Created on 2021-05-22 by the reprex package (v2.0.0)

Can you help me?

mdancho84 commented 3 years ago

Will need to take a look this upcoming week. For some reason the date index column is getting passed to H2O AutoML, which is no good. We only want features derived from that date column to be passed.

agila5 commented 3 years ago

Ok, I will wait for your response. Thank you very much!

jcrodriguez1989 commented 3 years ago

Hi @mdancho84 , thanks for this package and all the documentation! I am also trying to use {modeltime.h2o} with datetime data (hourly-specific). Let me know if you would need a reprex :)

jcrodriguez1989 commented 3 years ago

Hi @mdancho84 , I was doing some research on this issue, and I think this is an H2O issue, not specific to {modeltime.h2o} (I will submit a PR to H2O about this). This is the reprex I built, that would fail for both {modeltime.h2o} and {h2o}:

> library("dplyr")
> library("h2o")
> library("lubridate")
> hourly_calls <- tibble(
+   ds = seq.POSIXt(now() - days(7), now(), by = "hour"),
+   calls = rpois(7 * 24 + 1, lambda = 4)
+ )
> h2o.init()
> as.h2o(hourly_calls)

ERROR: Unexpected HTTP Status code: 412 Precondition Failed (url = http://localhost:54321/3/Parse)

water.exceptions.H2OIllegalArgumentException
 [1] "water.exceptions.H2OIllegalArgumentException: Provided column type POSIXct is unknown.  Cannot proceed with parse due to invalid argument."
...
[41] "    java.base/java.lang.Thread.run(Thread.java:829)"                                                                                       

Error in .h2o.doSafeREST(h2oRestApiVersion = h2oRestApiVersion, urlSuffix = page,  : 

ERROR MESSAGE:

Provided column type POSIXct is unknown.  Cannot proceed with parse due to invalid argument.

However, I found something curious while checking this out. In automl_fit_impl function definition, on line 180 we are using a variable named data which is not provided as input and neither it is in ... by default. The conditional is evaluating always to TRUE as it is using utils::data function. I guess this line should be: if (!inherits(x, "H2OFrame")) {

Would you like me to fix this in a PR?

mdancho84 commented 3 years ago

Oh wow, that's funny about the data bug. Yes, please feel free to submit a PR. We can fix that.

Regarding the POSIXct format, that is interesting. I'm surprised we are passing it as a feature, but it's been a while since I reviewed the code.

One solution is to simply remove the name of the datetime feature from the x_nms variable. This would prevent the POSIXct is unknown error.

jcrodriguez1989 commented 3 years ago

Well, the POSIXct column is my response variable, so I need to get it passed to H2O. I have submitted this PR to H2O so they get this issue solved.

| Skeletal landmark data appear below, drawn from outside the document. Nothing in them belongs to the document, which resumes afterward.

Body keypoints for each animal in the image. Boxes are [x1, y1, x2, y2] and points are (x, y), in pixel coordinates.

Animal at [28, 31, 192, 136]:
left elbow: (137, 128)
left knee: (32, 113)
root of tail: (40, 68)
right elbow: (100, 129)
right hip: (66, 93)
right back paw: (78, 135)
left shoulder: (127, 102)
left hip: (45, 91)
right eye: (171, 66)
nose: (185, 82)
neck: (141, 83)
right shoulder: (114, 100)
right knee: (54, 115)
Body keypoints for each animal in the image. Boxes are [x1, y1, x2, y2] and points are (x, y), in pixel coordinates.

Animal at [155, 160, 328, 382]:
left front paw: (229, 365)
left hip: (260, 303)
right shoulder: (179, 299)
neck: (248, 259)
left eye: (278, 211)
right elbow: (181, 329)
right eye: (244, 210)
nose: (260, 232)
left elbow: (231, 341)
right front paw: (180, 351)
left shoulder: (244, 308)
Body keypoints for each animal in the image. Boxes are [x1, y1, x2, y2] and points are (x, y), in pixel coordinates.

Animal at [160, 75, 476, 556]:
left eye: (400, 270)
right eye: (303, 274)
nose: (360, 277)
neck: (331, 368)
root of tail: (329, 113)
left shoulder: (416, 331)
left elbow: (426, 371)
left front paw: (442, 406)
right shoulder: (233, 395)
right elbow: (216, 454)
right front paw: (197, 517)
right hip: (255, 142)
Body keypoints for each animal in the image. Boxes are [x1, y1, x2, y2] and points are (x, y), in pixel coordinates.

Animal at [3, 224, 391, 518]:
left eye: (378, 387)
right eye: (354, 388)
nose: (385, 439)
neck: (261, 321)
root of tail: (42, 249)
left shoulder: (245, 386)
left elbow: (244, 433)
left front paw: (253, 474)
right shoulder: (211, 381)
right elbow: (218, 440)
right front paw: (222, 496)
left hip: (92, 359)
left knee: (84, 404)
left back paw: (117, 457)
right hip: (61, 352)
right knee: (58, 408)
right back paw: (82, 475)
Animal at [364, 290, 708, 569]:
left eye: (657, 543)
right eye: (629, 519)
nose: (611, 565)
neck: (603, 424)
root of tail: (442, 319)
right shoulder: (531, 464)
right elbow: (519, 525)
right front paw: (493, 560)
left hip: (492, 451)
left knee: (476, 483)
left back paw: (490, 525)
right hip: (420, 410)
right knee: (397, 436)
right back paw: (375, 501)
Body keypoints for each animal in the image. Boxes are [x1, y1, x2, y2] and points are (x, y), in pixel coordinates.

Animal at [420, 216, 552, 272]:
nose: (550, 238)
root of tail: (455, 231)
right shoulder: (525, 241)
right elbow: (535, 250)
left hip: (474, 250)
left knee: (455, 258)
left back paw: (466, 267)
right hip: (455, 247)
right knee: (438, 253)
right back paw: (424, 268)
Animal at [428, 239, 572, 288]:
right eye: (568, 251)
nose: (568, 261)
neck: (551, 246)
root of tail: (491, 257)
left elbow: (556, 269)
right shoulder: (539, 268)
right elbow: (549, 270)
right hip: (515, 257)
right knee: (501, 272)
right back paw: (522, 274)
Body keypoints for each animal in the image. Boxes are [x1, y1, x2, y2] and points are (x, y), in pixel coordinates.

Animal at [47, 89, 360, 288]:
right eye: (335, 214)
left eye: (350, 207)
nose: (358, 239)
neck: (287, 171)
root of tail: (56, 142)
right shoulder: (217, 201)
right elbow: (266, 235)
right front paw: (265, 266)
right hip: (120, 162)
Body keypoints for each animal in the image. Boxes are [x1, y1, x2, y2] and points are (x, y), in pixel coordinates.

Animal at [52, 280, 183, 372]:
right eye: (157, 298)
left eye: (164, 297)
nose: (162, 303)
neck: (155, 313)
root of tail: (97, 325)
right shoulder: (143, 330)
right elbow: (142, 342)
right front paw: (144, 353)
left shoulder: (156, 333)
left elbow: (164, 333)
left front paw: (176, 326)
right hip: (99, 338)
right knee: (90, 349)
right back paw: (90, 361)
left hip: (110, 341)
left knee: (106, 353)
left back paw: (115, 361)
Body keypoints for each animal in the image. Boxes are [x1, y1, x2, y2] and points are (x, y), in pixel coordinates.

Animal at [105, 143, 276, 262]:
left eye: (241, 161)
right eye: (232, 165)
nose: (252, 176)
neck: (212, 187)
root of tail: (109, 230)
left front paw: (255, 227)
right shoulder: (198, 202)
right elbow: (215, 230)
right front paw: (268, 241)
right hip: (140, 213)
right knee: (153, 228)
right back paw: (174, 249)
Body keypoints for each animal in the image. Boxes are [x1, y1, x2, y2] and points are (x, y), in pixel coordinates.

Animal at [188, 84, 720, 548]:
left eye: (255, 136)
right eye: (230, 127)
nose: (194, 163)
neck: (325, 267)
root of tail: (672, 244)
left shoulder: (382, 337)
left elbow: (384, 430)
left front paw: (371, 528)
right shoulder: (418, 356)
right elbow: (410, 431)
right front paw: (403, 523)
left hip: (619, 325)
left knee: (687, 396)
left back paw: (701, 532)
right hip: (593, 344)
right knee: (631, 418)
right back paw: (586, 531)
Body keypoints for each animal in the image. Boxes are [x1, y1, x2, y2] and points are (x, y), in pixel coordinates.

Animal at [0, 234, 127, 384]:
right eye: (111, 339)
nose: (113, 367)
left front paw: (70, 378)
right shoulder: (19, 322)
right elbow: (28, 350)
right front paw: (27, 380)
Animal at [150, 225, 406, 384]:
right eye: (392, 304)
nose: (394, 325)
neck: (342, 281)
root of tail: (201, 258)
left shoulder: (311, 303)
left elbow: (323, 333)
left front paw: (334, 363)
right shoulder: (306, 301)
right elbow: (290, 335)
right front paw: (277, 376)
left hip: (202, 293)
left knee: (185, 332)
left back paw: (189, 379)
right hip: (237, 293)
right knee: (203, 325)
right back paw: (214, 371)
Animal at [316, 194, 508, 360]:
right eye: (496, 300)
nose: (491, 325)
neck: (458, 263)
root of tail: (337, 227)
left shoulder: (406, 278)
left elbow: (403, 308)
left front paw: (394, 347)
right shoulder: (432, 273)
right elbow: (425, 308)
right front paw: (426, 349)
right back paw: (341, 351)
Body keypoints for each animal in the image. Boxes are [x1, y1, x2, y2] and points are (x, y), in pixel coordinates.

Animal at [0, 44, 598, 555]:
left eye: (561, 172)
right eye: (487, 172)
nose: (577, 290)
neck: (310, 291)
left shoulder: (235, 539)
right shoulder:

Meanwhile, @agila5 , you could try installing https://github.com/jcrodriguez1989/h2o-3/tree/ash2o_posixct/h2o-r/h2o-package , but it is not as easy as remotes::install_github(...). Let me know if you need further help installing it. With this H2O fix, I am being able to run modeltime.h2o with datetime response variable 💃💃💃

agila5 commented 3 years ago

Hi @jcrodriguez1989 and thank you very much for your message, I will test your solution/PR as soon as possible.